> [Instruction] Continue the personal essay below about Charlene, beginning directly after its final sentence.

Lucinda J Kinsinger

I Met An Old Lady

Charlene

On a foggy morning one early March, I met a tiny woman encased in a puffy tan coat. She had black hair with a fur cap perched on top of it, the hair cut short except for a thin trail that hung down her back like the tail of a ratty old Indian dog. The planes of her face were flat, with the folded and refolded look of a crumpled paper bag. Her eyes were dark, the folds of skin at their corners giving them a slanted appearance. I thought if she had been wearing buckskins instead of that puffy tan coat, she could have slipped into an old black and white photo next to Chief Joseph or Geronimo and been labeled: A woman of the Ojibwa tribe, also known as the Chippewa. These people are part of the “first people”, the Anishanaabeg, who migrated from the east into Canada and the northern United States.

I loved this woman from the first moment I saw her: the tiny, intense perfection of her, the way her glasses sat sharp and clean on her face, the bright look of her eyes, and the way all her wrinkles massed upward when she smiled. Her name was Charlene. At that time, I drove for a company called Indianhead Transit and had been assigned to take Charlene to her dialysis appointment. I helped her to my car, my steps excruciatingly slow to match hers, got into the driver’s seat, and backed the car out into the foggy darkness of the road. “The Ojibwa have a saying about the fog,” she said. “They say, ‘The Creator sent the clouds to earth.'”

We talked a lot about God that first dialysis trip. “I am amazed at how He made everything on earth round,” she said. “The leaves are round, the drops of water are round, the scales on a fish are round, and even the little blades of grass, when they first come up, are curled into a ball. It just makes me love Him so much.” There was wonder in her voice, joy in her eyes.

I asked her if she believed in Jesus. She considered a moment. “Yes, the Ojibwa have taken the Creator’s Son, Jesus.” But when I mentioned the Bible, she was adamant in her disbelief. “The Bible is just a white man’s book!”

I wondered how she could believe in Jesus while not believing in the Book that told about Him.

The woman was a study in contrasts.

She would coo at her little dog in the sappiest, drippiest form of baby talk possible, and fifteen minutes later when the dog displeased her, would yell so harshly it would streak for its crate, Char’s hand raised threateningly behind it.

When a gunner mowed down twenty kindergarteners in Newton, Connecticut, Char had a solution. “They should take that man and strip him naked and make him run across that field and back. If he survived, he could live, and if he didn’t, we’d be rid of him.” It was winter, snow deep on the ground, temperatures below zero.

She told me the only time she went hunting she had the opportunity to shoot a beautiful buck, and she couldn’t bring herself to do it.

She was the sharpest, meanest little lady I ever knew.

She was the person I went to for comfort when my uncle died.

Not too long after we became friends, we went together to the annual powwow up on the reservation. During the drive home, Char brought up blacks. “I just don’t like ’em,” she said, looking at me to see how I would react.

“Why?”

She shrugged. “I just don’t. They live on welfare, and they don’t get married, and they pop out all kinds of niglets that the grandmas have to take care of, because the moms don’t.”

(Page-level text extractions)
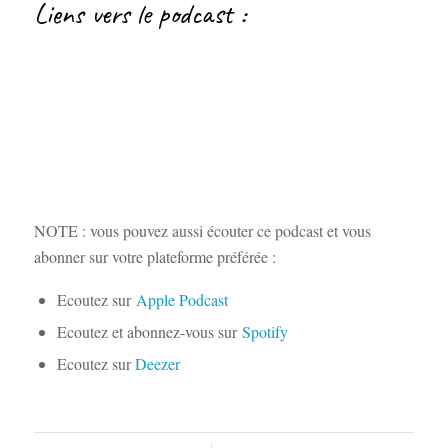
Liens vers le podcast :
NOTE : vous pouvez aussi écouter ce podcast et vous
abonner sur votre plateforme préférée :
Ecoutez sur
Apple Podcast
Ecoutez et abonnez-vous sur
Spotify
Ecoutez sur
Deezer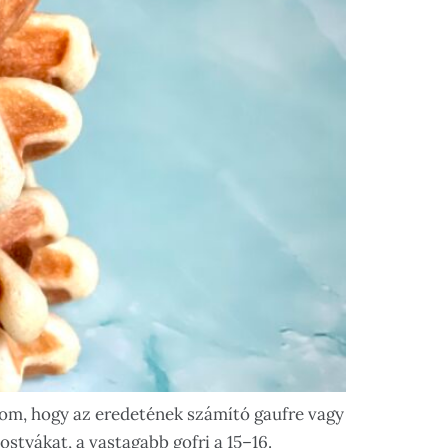
rulom, hogy az eredetének számító gaufre vagy
ostyákat, a vastagabb gofri a 15–16.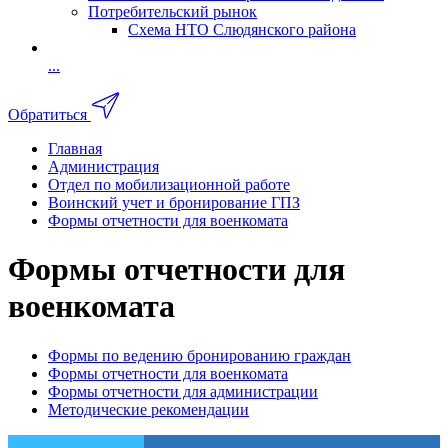
Потребительский рынок
Схема НТО Слюдянского района
...
Обратиться
Главная
Администрация
Отдел по мобилизационной работе
Воинский учет и бронирование ГПЗ
Формы отчетности для военкомата
Формы отчетности для
военкомата
Формы по ведению бронированию граждан
Формы отчетности для военкомата
Формы отчетности для администрации
Методические рекомендации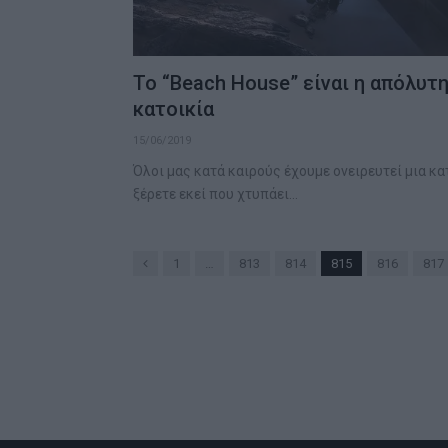
Το “Beach House” είναι η απόλυτ
κατοικία
15/06/2019
Όλοι μας κατά καιρούς έχουμε ονειρευτεί μια κα
ξέρετε εκεί που χτυπάει…
Previous
1
…
813
814
815
816
817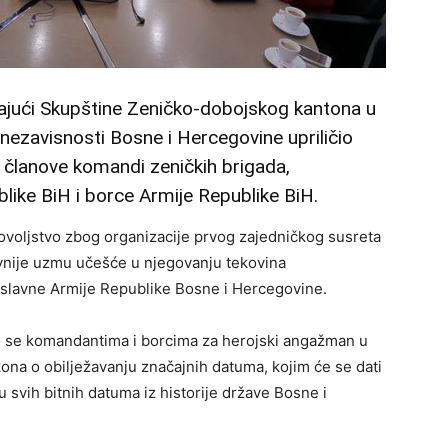
ajući Skupštine Zeničko-dobojskog kantona u
ezavisnosti Bosne i Hercegovine upriličio
 članove komandi zeničkih brigada,
like BiH i borce Armije Republike BiH.
ovoljstvo zbog organizacije prvog zajedničkog susreta
ivnije uzmu učešće u njegovanju tekovina
 slavne Armije Republike Bosne i Hercegovine.
o se komandantima i borcima za herojski angažman u
kona o obilježavanju značajnih datuma, kojim će se dati
ju svih bitnih datuma iz historije države Bosne i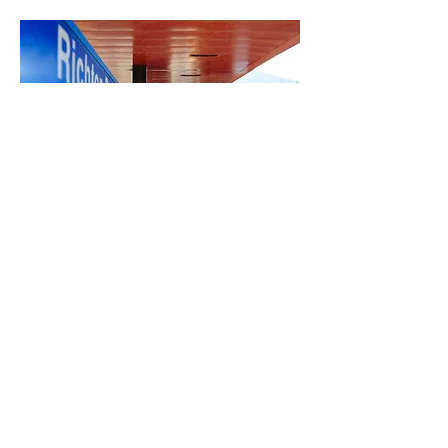
သင်၏ခွင့်ပြုချက်ဖောင်ကို ယခုတင်
သွင်းပါ။
့
Village of
Richton Park
သည် ပိုက်အစားထိုး
အစီအစဉ်၏ နောက်ဆုံးအဆင့်တွင်ဖြစ်သည်။
ကျွန်ုပ်တို့သည် Richton Park ရွာမှ ဦး ဆောင်ရန်
သေချာစေရန် သင့်အကူအညီ လိုအပ်ပါသည်။
့
ဒီအလုပ်က အရမ်းအရေးကြီးတယ်။ သင်နှင့် သင့်
မိသားစုအပြင် အနာဂတ်မျိုးဆက်သစ်များကို ကာ
ကွယ်ရန် ကျွန်ုပ်တို့သည် ယခုအချိန်တွင် လိုအပ်
ပါသည်။
့
ပါဝင်ပေးပါ။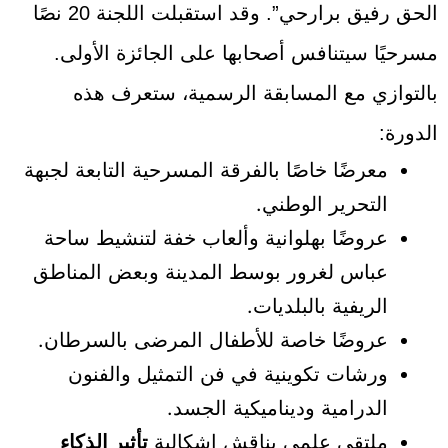
الحق رفيق برارحي”. وقد استقبلت اللجنة 20 نصًا
مسرحيًا سيتنافس أصحابها على الجائزة الأولى.
بالتوازي مع المسابقة الرسمية، ستعرف هذه
الدورة:
معرضًا خاصًا بالفرقة المسرحية التابعة لجبهة
التحرير الوطني.
عروضًا بهلوانية وألعاب خفة لتنشيط ساحة
عباس لغرور بوسط المدينة وبعض المناطق
الريفية بالبلديات.
عروضًا خاصة للأطفال المرضى بالسرطان.
ورشات تكوينية في فن التمثيل والفنون
الدرامية وديناميكية الجسد.
ملتقى علمي يناقش إشكالية
تأثير الذكاء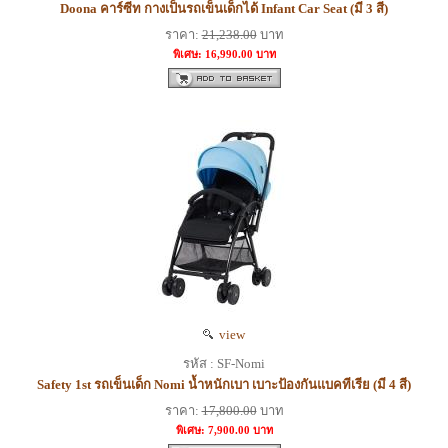
Doona คาร์ซีท กางเป็นรถเข็นเด็กได้ Infant Car Seat (มี 3 สี)
ราคา:
21,238.00
บาท
พิเศษ: 16,990.00 บาท
view
รหัส : SF-Nomi
Safety 1st รถเข็นเด็ก Nomi น้ำหนักเบา เบาะป้องกันแบคทีเรีย (มี 4 สี)
ราคา:
17,800.00
บาท
พิเศษ: 7,900.00 บาท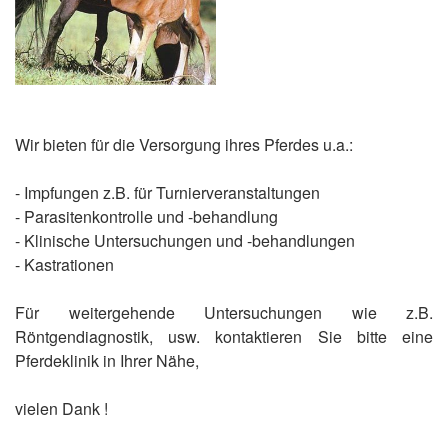
Wir bieten für die Versorgung ihres Pferdes u.a.:
- Impfungen z.B. für Turnierveranstaltungen
- Parasitenkontrolle und -behandlung
- Klinische Untersuchungen und -behandlungen
- Kastrationen
Für weitergehende Untersuchungen wie z.B.
Röntgendiagnostik, usw. kontaktieren Sie bitte eine
Pferdeklinik in Ihrer Nähe,
vielen Dank !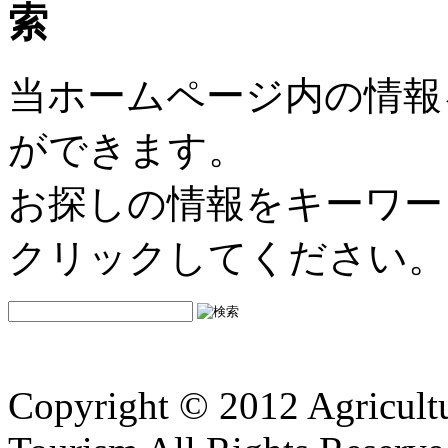
当ホームページ内の情報
ができます。
お探しの情報をキーワー
クリックしてください。
Copyright © 2012 Agricultu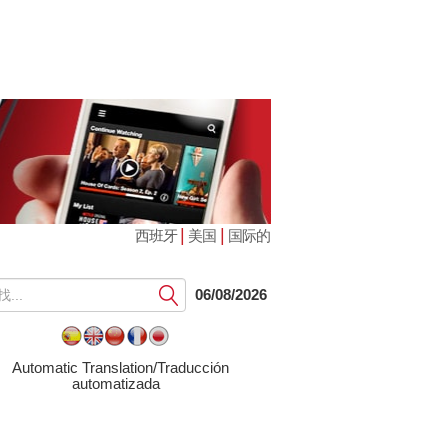
|
|
西班牙
美国
国际的
提
06/08/2026
交
Automatic Translation/Traducción
automatizada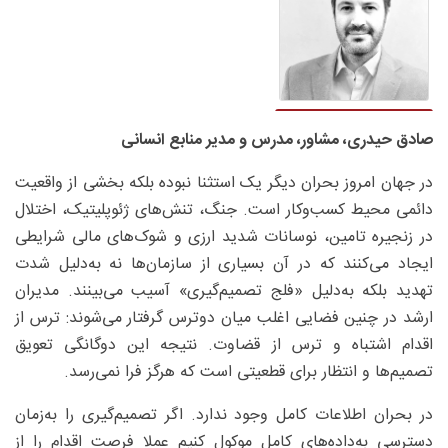
صادق حیدری، مشاور، مدرس و مدیر منابع انسانی
در جهان امروز بحران دیگر یک استثنا نبوده بلکه بخشی از واقعیت
دائمی محیط کسب‌وکار است. جنگ، تنش‌های ژئوپلیتیک، اختلال
در زنجیره تامین، نوسانات شدید ارزی و شوک‌های مالی شرایطی
ایجاد می‌کنند که در آن بسیاری از سازمان‌ها نه به‌دلیل شدت
تهدید بلکه به‌دلیل «فلج تصمیم‌گیری» آسیب می‌بینند. مدیران
ارشد در چنین فضایی اغلب میان دوترس گرفتار می‌شوند: ترس از
اقدام اشتباه و ترس از قضاوت. نتیجه این دوگانگی تعویق
تصمیم‌ها و انتظار برای قطعیتی است که هرگز فرا نمی‌رسد.
در بحران اطلاعات کامل وجود ندارد. اگر تصمیم‌گیری را به‌زمان
دسترسی به‌داده‌های کامل موکول کنیم عملا فرصت اقدام را از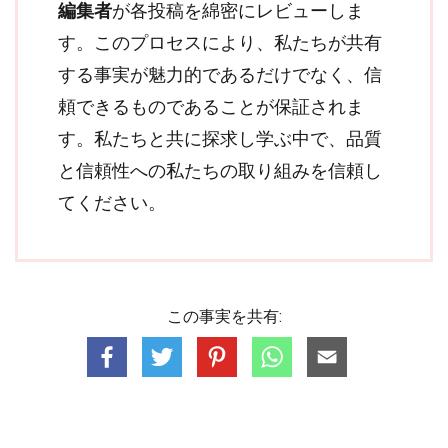
編集者
が各投稿を綿密にレビューしま
す。このプロセスにより、私たちが共有
する事実が魅力的であるだけでなく、信
頼できるものであることが保証されま
す。私たちと共に探求し学ぶ中で、品質
と信頼性への私たちの取り組みを信頼し
てください。
この事実を共有: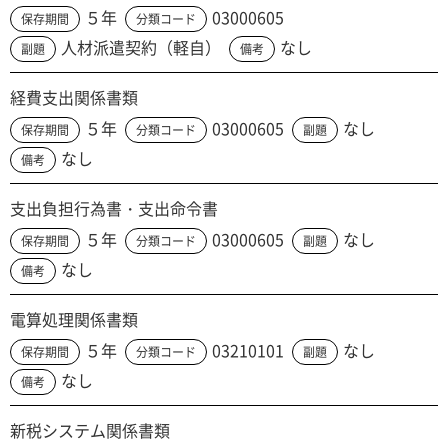
５年
03000605
保存期間
分類コード
人材派遣契約（軽自）
なし
副題
備考
経費支出関係書類
５年
03000605
なし
保存期間
分類コード
副題
なし
備考
支出負担行為書・支出命令書
５年
03000605
なし
保存期間
分類コード
副題
なし
備考
電算処理関係書類
５年
03210101
なし
保存期間
分類コード
副題
なし
備考
新税システム関係書類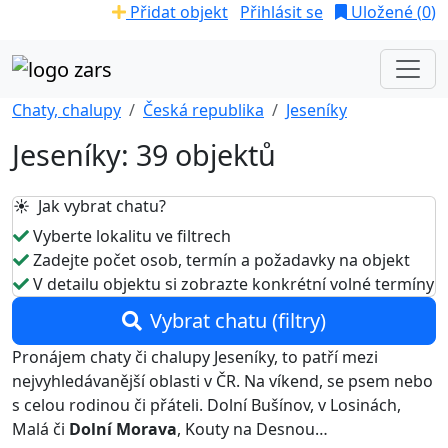
Přidat objekt
Přihlásit se
Uložené (
0
)
Chaty, chalupy
Česká republika
Jeseníky
Jeseníky: 39 objektů
☀️ Jak vybrat chatu?
Vyberte lokalitu ve filtrech
Zadejte počet osob, termín a požadavky na objekt
V detailu objektu si zobrazte konkrétní volné termíny
Vybrat chatu (filtry)
Pronájem chaty či chalupy Jeseníky, to patří mezi
nejvyhledávanější oblasti v ČR. Na víkend, se psem nebo
s celou rodinou či přáteli. Dolní Bušínov, v Losinách,
Malá či
Dolní Morava
, Kouty na Desnou…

> [Response to this task]
“All your relatives on the reservation take money from the government,” I pointed out. “And you have unmarried nieces who have children, and the grandmas help take care of them.”

She nodded. “That’s true. But I still don’t like ’em.”

The unreasonableness of it angered me. I had dark thoughts about the hidden evil of the human heart.

“Well, then you’re directly disobeying God’s command. The Bible says, ‘Love one another,’ and ‘He who loves God loves his brother also.’ When you die and stand before God, if you’re in direct disobedience to Him, how do you expect that He will let you into heaven?”

Charlene looked pleased, her face smiling inside itself. Probably because she had never before seen me vehement.

“Well, I don’t care if it is going against God’s command,” she said, after a pause. “I just don’t like ’em.”

I held her racism against her until election time rolled around and she voted for Obama.

By that time, I realized that with Char, you had two choices: you could let her drive you mad, or you could accept her.

I chose to accept her.

We disagreed on almost everything. There were three things that drew us together. The first was that she was lonely and needed a friend. The second was that I needed to be needed; I was looking for someone to help. And the third–the third was the hardest to pinpoint. It was a sort of primitive and driving hunger for God that we mutually shared and mutually understood.

She leaned across a table one day, her eyes dark and unfathomable. “I’m reading the Bible,” she told me. “And, Luci, I don’t know why.”

I had given her the Bible. It sat on her table for weeks, in the exact same position every time I visited. I had thought she never touched it. Turned out she was reading three chapters a day.

We talked a lot about the Bible and the things she read; I explained verses and concepts to her that she didn’t understand. “It just makes me love you so much, Luci,” she told me once, eyes shining, “to talk about these things.”

And so, when tension grew thick between us, I turned more and more to talking about the Bible and spiritual things. It was the one place, I thought, where we could find agreement, the one desire that drew us together. I waxed enthusiastic and probably preachy in this, my most beloved field of thought–until one day she told me, “All you talk about is God, God, God, and Jesus, Jesus, Jesus, and I get sick and tired of it!”

It was a blow. I wondered why on earth I was her friend if that’s the way she felt. With a mixture of dogged determination and humility–since she had cut me properly down to size–I decided if that’s what she wanted, I would be her friend and wouldn’t talk about the Bible, or God, or Jesus, unless she brought it up first. See how she liked that. I kept that promise–almost–and she liked it just fine. Our friendship grew easier, with fewer rough patches. We still talked about the Bible and God and Jesus, but less often, and on her terms.

“What makes you think God will think I’m good enough to go to heaven?” she asked me one day. Her voice was harsh and defensive–her witch’s voice, I called it, and I was tired of it. It seemed she was constantly questioning, constantly bating me, and here she was, at it again. Surely we had talked about this very thing, or alluded to it, a hundred times.

“You know what I would say to that.”

Anger leaped into her eyes. “Fine.” She turned away from me, looked out the window. Her anger parked itself, stiff-kneed, between us.

I repented. “I’m sorry. I just thought you already knew.”

“I really don’t know, Luci.”

“You can’t be good enough to get to heaven. It’s only by the blood of Christ any of us can go there.”

She nodded, relief in her eyes.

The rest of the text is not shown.